Candidates in the College of Humanities Arts and Social Sciences (CHASS) were the last to present, with six speakers from each party crowding the stage. Corey Willis and Casey Thielhart represented [OUR] Voice, Johnson Pham and Tia Rey presented for PAC: Pride, Action, Change and Tesleem Azeez and Katherine Lee spoke on behalf of [YOU]CR.

A major question asked was the candidates’ stances on the current CHASS four-quarter foreign language requirement and possible ways to improve bottleneck enrollment. Thielhart stated that he would push for a three-quarter requirement as opposed to the current one. “With unit caps, I don’t think we should require these classes at these more difficult levels. They’re difficult to get into, they’re difficult to pass these classes. I think, therefore, a year is very adequate,” Thielhart reasoned.

Lee supported the current system; however, she admitted that enrollment was a problem as classes fill up quickly, and plans to investigate the issue further.
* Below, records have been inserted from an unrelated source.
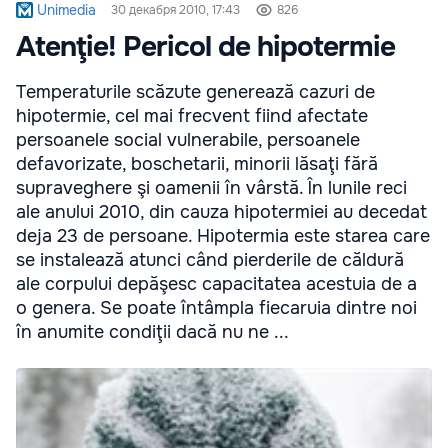
Unimedia
30 декабря 2010, 17:43
826
Atenţie! Pericol de hipotermie
Temperaturile scăzute generează cazuri de
hipotermie, cel mai frecvent fiind afectate
persoanele social vulnerabile, persoanele
defavorizate, boschetarii, minorii lăsaţi fără
supraveghere şi oamenii în vârstă. În lunile reci
ale anului 2010, din cauza hipotermiei au decedat
deja 23 de persoane. Hipotermia este starea care
se instalează atunci când pierderile de căldură
ale corpului depăşesc capacitatea acestuia de a
o genera. Se poate întâmpla fiecaruia dintre noi
în anumite condiţii dacă nu ne ...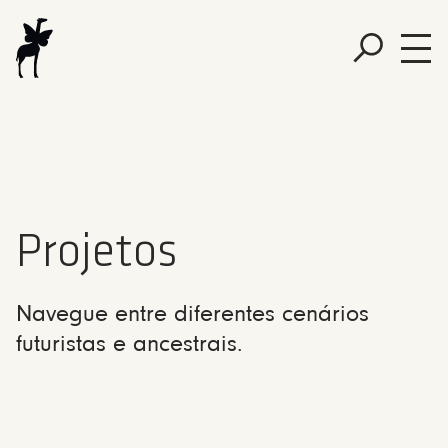
Projetos
Navegue entre diferentes cenários
futuristas e ancestrais.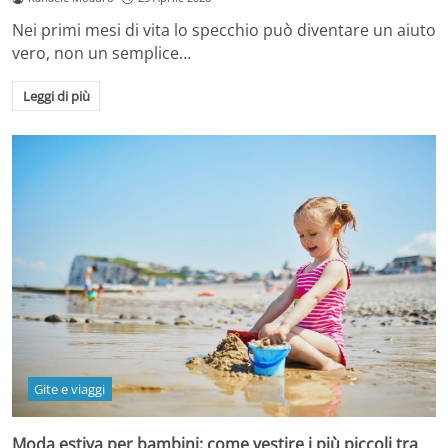
Nei primi mesi di vita lo specchio può diventare un aiuto
vero, non un semplice…
Leggi di più
Gite e viaggi
Moda estiva per bambini: come vestire i più piccoli tra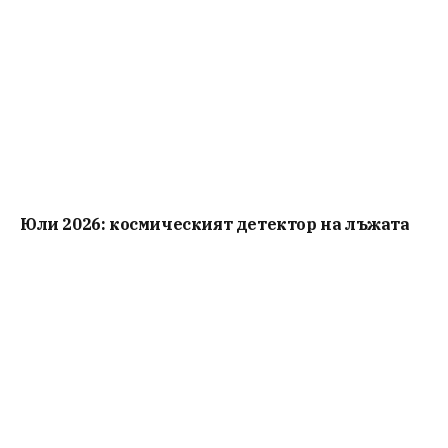
Юли 2026: космическият детектор на лъжата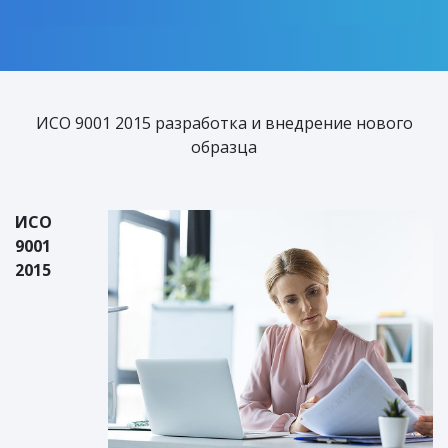
ИСО 9001 2015 разработка и внедрение нового
образца
ИСО
9001
2015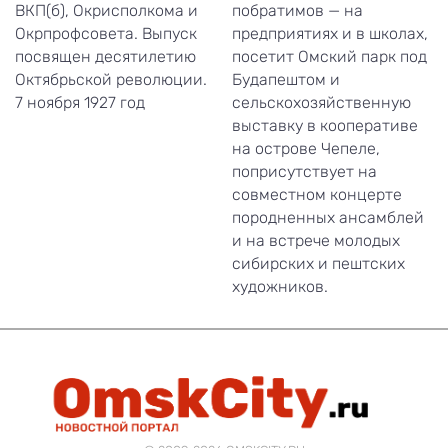
ВКП(б), Окрисполкома и
побратимов — на
Окрпрофсовета. Выпуск
предприятиях и в школах,
посвящен десятилетию
посетит Омский парк под
Октябрьской революции.
Будапештом и
7 ноября 1927 год
сельскохозяйственную
выставку в кооперативе
на острове Чепеле,
поприсутствует на
совместном концерте
породненных ансамблей
и на встрече молодых
сибирских и пештских
художников.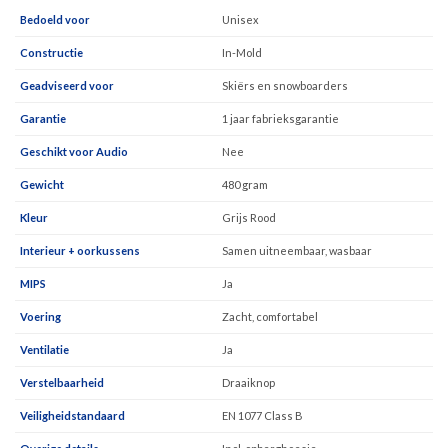
Bedoeld voor
Unisex
Constructie
In-Mold
Geadviseerd voor
Skiërs en snowboarders
Garantie
1 jaar fabrieksgarantie
Geschikt voor Audio
Nee
Gewicht
480 gram
Kleur
Grijs Rood
Interieur + oorkussens
Samen uitneembaar, wasbaar
MIPS
Ja
Voering
Zacht, comfortabel
Ventilatie
Ja
Verstelbaarheid
Draaiknop
Veiligheidstandaard
EN 1077 Class B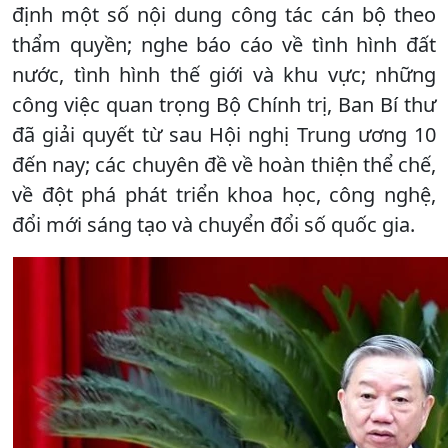
định một số nội dung công tác cán bộ theo
thẩm quyền; nghe báo cáo về tình hình đất
nước, tình hình thế giới và khu vực; những
công việc quan trọng Bộ Chính trị, Ban Bí thư
đã giải quyết từ sau Hội nghị Trung ương 10
đến nay; các chuyên đề về hoàn thiện thể chế,
về đột phá phát triển khoa học, công nghệ,
đổi mới sáng tạo và chuyển đổi số quốc gia.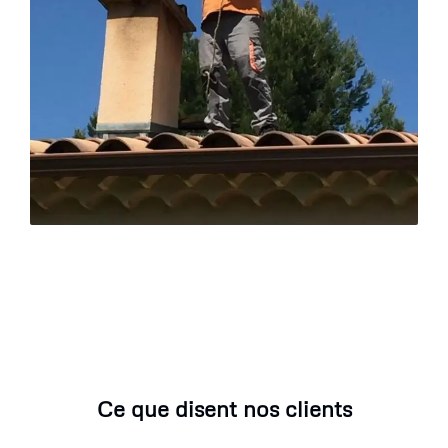
Ce que disent nos clients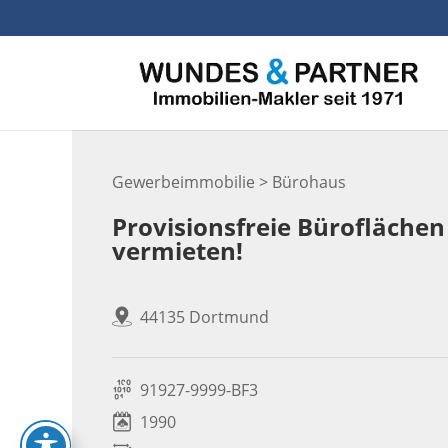
Skip
to
content
Gewerbeimmobilie > Bürohaus
Provisionsfreie Bürofläche
vermieten!
44135 Dortmund
91927-9999-BF3
1990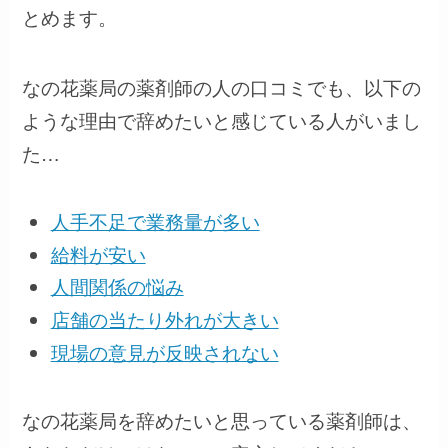
とめます。
なの花薬局の薬剤師の人の口コミでも、以下の
ような理由で辞めたいと感じている人がいまし
た…
人手不足で業務量が多い
給料が安い
人間関係の悩み
店舗の当たり外れが大きい
現場の意見が反映されない
なの花薬局を辞めたいと思っている薬剤師は、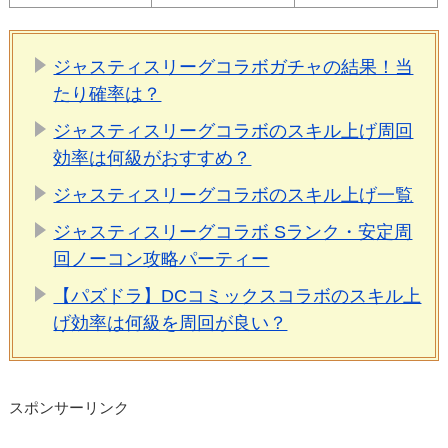
ジャスティスリーグコラボガチャの結果！当
たり確率は？
ジャスティスリーグコラボのスキル上げ周回
効率は何級がおすすめ？
ジャスティスリーグコラボのスキル上げ一覧
ジャスティスリーグコラボ Sランク・安定周
回ノーコン攻略パーティー
【パズドラ】DCコミックスコラボのスキル上
げ効率は何級を周回が良い？
スポンサーリンク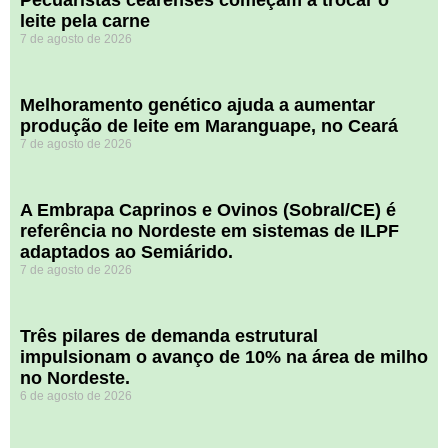
leite pela carne
7 de agosto de 2026
Melhoramento genético ajuda a aumentar
produção de leite em Maranguape, no Ceará
7 de agosto de 2026
A Embrapa Caprinos e Ovinos (Sobral/CE) é
referência no Nordeste em sistemas de ILPF
adaptados ao Semiárido.
7 de agosto de 2026
​Três pilares de demanda estrutural
impulsionam o avanço de 10% na área de milho
no Nordeste.
6 de agosto de 2026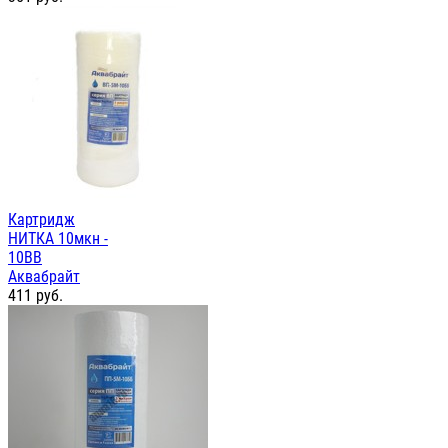
Картридж
НИТКА 10мкн -
10ВВ
Аквабрайт
411
руб.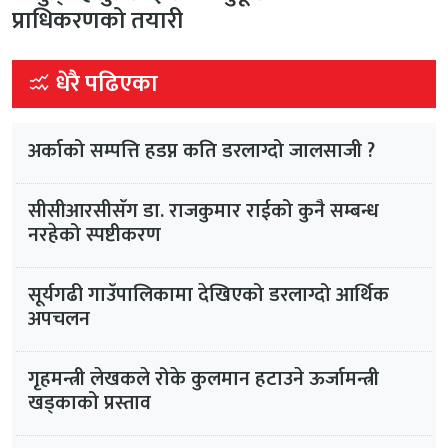
प्राधिकरणको तयारी
धेरै पढिएका
अर्काको सम्पत्ति हडप्न कति डरलाग्दो जालसाजी ?
सीसीआरसीसँग डा. राजकुमार राईको कुनै सम्बन्ध
नरहेको स्पष्टीकरण
सूर्यगढी गाउँपालिकामा देखिएको डरलाग्दो आर्थिक
अपचलन
गृहमन्त्री लेखकले रोके कुलमान हटाउने ऊर्जामन्त्री
खड्काको प्रस्ताव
Her fellow party member Azeez, while admitting the benefits of learning a foreign language, believed that, “Shortening it would be beneficial because reaching such a high level of foreign language is only beneficial if it is integral to your career, versus just needing a basic solid understanding to communicate with someone.”

As a linguistics major, Pham stated that he supported the current requirement because it helped students become more well-rounded. “College has become a factory for people to create careers, when in fact the institution should be focused on creating a balanced individual who has knowledge in all these different areas,” Pham argued.

As the largest college, there are 29 candidates in CHASS running for 10 senatorial positions. The debate for candidates running for director positions will occur on Wednesday, Apr. 8.